::: RECORD EXTRACTS

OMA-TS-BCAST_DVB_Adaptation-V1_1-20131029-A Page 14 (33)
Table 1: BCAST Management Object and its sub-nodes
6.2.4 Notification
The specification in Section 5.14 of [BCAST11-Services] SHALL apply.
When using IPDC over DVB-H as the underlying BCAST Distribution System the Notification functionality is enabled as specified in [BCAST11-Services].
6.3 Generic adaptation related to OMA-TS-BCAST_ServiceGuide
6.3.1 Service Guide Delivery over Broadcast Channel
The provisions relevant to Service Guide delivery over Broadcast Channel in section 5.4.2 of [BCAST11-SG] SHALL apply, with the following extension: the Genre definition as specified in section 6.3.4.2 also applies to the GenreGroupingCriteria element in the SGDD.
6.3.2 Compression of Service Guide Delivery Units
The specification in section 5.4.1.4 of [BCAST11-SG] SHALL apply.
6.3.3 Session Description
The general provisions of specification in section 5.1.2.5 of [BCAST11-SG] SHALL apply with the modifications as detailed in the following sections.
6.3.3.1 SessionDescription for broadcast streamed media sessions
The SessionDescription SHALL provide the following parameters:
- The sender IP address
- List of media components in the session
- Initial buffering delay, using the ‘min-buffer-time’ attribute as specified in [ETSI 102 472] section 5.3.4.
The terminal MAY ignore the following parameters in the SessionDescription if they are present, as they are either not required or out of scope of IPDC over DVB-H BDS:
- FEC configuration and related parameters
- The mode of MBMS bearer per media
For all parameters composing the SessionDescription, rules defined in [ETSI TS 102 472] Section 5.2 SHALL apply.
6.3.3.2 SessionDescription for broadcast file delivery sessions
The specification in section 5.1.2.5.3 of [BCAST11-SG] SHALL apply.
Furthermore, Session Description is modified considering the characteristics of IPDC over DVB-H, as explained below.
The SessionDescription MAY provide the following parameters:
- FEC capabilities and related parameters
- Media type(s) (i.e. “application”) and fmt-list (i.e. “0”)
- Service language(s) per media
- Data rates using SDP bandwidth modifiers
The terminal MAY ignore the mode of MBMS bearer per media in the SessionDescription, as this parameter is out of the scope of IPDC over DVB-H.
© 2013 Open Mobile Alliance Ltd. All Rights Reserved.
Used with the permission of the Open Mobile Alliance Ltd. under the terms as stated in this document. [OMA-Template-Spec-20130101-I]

::::::

ABOUT THIS EXERCISE: Each record is to be transcribed exactly and in full.

WRITTEN SOLUTION:
OMA-TS-BCAST_DVB_Adaptation-V1_1-20131029-A Page 14 (33)
Table 1: BCAST Management Object and its sub-nodes
6.2.4 Notification
The specification in Section 5.14 of [BCAST11-Services] SHALL apply.
When using IPDC over DVB-H as the underlying BCAST Distribution System the Notification functionality is enabled as specified in [BCAST11-Services].
6.3 Generic adaptation related to OMA-TS-BCAST_ServiceGuide
6.3.1 Service Guide Delivery over Broadcast Channel
The provisions relevant to Service Guide delivery over Broadcast Channel in section 5.4.2 of [BCAST11-SG] SHALL apply, with the following extension: the Genre definition as specified in section 6.3.4.2 also applies to the GenreGroupingCriteria element in the SGDD.
6.3.2 Compression of Service Guide Delivery Units
The specification in section 5.4.1.4 of [BCAST11-SG] SHALL apply.
6.3.3 Session Description
The general provisions of specification in section 5.1.2.5 of [BCAST11-SG] SHALL apply with the modifications as detailed in the following sections.
6.3.3.1 SessionDescription for broadcast streamed media sessions
The SessionDescription SHALL provide the following parameters:
- The sender IP address
- List of media components in the session
- Initial buffering delay, using the ‘min-buffer-time’ attribute as specified in [ETSI 102 472] section 5.3.4.
The terminal MAY ignore the following parameters in the SessionDescription if they are present, as they are either not required or out of scope of IPDC over DVB-H BDS:
- FEC configuration and related parameters
- The mode of MBMS bearer per media
For all parameters composing the SessionDescription, rules defined in [ETSI TS 102 472] Section 5.2 SHALL apply.
6.3.3.2 SessionDescription for broadcast file delivery sessions
The specification in section 5.1.2.5.3 of [BCAST11-SG] SHALL apply.
Furthermore, Session Description is modified considering the characteristics of IPDC over DVB-H, as explained below.
The SessionDescription MAY provide the following parameters:
- FEC capabilities and related parameters
- Media type(s) (i.e. “application”) and fmt-list (i.e. “0”)
- Service language(s) per media
- Data rates using SDP bandwidth modifiers
The terminal MAY ignore the mode of MBMS bearer per media in the SessionDescription, as this parameter is out of the scope of IPDC over DVB-H.
© 2013 Open Mobile Alliance Ltd. All Rights Reserved.
Used with the permission of the Open Mobile Alliance Ltd. under the terms as stated in this document. [OMA-Template-Spec-20130101-I]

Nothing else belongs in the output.